A beach house is proposed to be built on a small swatch of land on the beach in Cayucos, shown here adjacent to the existing homes. ldickinson@thetribunenews.com

Representatives of a family planning to build a controversial beachfront home in Cayucos have agreed to redesign the residence in an effort to address some of the concerns of neighbors.

After a daylong hearing, the San Luis Obispo County Planning Commission asked the Loperena family to redesign the home primarily to move it farther back from the beach. As originally proposed, the home would extend 28 feet over the beach at the north end of Studio Drive.

Bruce Elster of Morro Bay, the family’s representative, agreed to make the changes. The redesigned home will come back to the commission April 10.

The redesign will keep the home within the area’s 15-foot height limit, but a second story will be added to create more living space. The home could still extend over the beach, but it would be shortened in order to make it more compatible with the neighboring homes, said Commissioner Ken Topping, whose district includes Cayucos.

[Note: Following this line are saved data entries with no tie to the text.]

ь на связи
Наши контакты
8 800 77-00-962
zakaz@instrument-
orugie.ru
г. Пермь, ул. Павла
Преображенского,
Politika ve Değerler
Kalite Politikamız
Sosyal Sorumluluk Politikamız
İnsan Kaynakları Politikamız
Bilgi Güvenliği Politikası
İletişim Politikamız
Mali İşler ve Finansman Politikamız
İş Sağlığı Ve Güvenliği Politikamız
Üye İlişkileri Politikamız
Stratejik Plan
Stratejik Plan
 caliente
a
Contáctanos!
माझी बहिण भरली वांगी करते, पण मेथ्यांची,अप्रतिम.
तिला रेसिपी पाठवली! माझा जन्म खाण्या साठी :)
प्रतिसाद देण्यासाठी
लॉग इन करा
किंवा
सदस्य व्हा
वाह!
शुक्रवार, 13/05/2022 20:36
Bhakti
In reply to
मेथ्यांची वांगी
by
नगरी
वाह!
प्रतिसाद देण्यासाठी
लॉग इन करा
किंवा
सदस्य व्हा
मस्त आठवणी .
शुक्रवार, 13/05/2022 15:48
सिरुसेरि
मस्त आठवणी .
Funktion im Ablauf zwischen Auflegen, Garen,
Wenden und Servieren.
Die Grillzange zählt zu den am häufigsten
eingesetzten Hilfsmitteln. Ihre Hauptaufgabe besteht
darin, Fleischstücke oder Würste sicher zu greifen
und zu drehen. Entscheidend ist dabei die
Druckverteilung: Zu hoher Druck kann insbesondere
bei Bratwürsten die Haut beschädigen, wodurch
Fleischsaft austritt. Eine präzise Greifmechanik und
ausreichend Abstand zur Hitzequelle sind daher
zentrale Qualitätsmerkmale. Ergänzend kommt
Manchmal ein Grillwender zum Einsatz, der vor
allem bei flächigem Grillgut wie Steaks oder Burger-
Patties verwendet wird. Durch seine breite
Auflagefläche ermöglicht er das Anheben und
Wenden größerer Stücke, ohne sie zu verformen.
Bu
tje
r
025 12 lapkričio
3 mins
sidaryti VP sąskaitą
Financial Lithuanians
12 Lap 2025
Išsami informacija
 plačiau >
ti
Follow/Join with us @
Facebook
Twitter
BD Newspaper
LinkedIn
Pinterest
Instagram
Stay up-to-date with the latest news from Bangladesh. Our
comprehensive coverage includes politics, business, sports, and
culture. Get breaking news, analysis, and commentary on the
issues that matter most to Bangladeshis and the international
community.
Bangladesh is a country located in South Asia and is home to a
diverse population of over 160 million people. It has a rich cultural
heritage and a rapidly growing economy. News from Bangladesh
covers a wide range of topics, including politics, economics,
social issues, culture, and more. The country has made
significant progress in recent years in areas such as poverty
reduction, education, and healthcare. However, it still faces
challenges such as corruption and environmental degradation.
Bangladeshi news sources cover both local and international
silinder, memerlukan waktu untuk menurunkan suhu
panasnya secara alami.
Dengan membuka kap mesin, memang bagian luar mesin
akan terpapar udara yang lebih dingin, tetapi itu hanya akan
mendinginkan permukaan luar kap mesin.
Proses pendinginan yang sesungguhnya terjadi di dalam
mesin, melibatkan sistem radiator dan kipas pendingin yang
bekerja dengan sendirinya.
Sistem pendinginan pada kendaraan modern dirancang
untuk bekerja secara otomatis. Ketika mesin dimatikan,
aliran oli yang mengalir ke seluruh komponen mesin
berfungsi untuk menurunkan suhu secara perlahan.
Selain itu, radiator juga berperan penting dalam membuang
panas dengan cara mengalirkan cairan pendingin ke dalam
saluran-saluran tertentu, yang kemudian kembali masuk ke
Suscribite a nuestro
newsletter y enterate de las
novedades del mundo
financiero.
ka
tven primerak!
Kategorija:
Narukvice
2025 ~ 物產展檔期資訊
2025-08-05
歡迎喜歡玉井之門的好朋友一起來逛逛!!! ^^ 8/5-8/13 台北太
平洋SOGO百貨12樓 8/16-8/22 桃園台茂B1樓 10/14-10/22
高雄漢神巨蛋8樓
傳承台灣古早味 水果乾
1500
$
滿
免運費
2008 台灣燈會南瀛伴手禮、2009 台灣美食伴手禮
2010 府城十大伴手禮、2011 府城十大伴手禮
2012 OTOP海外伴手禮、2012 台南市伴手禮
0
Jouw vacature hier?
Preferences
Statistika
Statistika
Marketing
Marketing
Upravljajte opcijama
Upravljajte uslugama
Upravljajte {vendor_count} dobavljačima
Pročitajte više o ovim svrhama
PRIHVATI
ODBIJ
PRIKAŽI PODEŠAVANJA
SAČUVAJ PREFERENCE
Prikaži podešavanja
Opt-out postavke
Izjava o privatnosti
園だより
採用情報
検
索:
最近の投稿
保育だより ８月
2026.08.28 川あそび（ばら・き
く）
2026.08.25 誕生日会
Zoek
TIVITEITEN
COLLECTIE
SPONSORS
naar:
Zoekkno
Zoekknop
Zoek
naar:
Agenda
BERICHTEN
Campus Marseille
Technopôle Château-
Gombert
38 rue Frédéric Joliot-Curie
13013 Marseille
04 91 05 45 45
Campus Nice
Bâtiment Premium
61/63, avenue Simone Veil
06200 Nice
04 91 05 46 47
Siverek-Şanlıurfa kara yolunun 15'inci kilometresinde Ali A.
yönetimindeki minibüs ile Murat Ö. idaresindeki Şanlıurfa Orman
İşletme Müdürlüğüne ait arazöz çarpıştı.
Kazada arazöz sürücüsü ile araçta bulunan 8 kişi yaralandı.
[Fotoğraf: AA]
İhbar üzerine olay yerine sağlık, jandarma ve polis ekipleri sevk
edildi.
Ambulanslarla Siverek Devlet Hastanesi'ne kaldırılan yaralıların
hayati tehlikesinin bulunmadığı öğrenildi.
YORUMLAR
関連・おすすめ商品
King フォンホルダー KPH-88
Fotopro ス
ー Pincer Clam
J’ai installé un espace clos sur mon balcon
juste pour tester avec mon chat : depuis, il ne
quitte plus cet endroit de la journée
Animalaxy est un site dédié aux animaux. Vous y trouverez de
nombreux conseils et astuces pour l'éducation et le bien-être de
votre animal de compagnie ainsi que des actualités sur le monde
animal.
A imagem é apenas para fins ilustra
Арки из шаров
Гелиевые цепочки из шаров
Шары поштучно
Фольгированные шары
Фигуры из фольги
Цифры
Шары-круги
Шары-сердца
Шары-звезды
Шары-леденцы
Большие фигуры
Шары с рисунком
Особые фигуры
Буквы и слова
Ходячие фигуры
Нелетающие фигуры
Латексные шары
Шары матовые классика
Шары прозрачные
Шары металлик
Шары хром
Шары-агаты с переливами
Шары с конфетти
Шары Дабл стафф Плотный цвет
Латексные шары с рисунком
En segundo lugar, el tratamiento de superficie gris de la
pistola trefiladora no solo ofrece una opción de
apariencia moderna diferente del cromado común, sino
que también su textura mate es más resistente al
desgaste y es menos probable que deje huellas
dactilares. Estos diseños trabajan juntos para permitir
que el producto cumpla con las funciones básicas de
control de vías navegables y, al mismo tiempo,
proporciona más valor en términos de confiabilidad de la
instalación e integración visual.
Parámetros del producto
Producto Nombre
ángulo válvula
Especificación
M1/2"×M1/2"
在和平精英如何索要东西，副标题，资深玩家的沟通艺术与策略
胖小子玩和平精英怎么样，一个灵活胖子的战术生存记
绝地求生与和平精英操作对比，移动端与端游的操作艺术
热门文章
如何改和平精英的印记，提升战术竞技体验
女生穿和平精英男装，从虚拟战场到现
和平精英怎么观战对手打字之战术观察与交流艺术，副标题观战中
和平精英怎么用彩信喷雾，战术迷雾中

About 20 Cayucos residents and other opponents of the project attended the hearing. Eleven of them spoke. Their main concerns were the fact the home would extend over the beach and would be very visible from the beach and Highway 1 particularly from the north.

“I don’t believe anything should be allowed to extend over the beach as this does,” said Tracy Herman of Morro Bay.

No one from the public spoke in favor of the house. No one from the Loperena family spoke.

However, their representatives said the home would merely be an extension of an existing neighborhood. The home was originally proposed in 2006 and the family has been struggling to get it through the lengthy coastal planning and permitting process.

The family also went to the additional length of preparing an environmental impact report for the home. Such reports are rarely prepared for single-family homes.

“We are just asking to be treated fairly like everyone else according to the regulations,” said Kathy Novak of Morro Bay, another of the family representatives.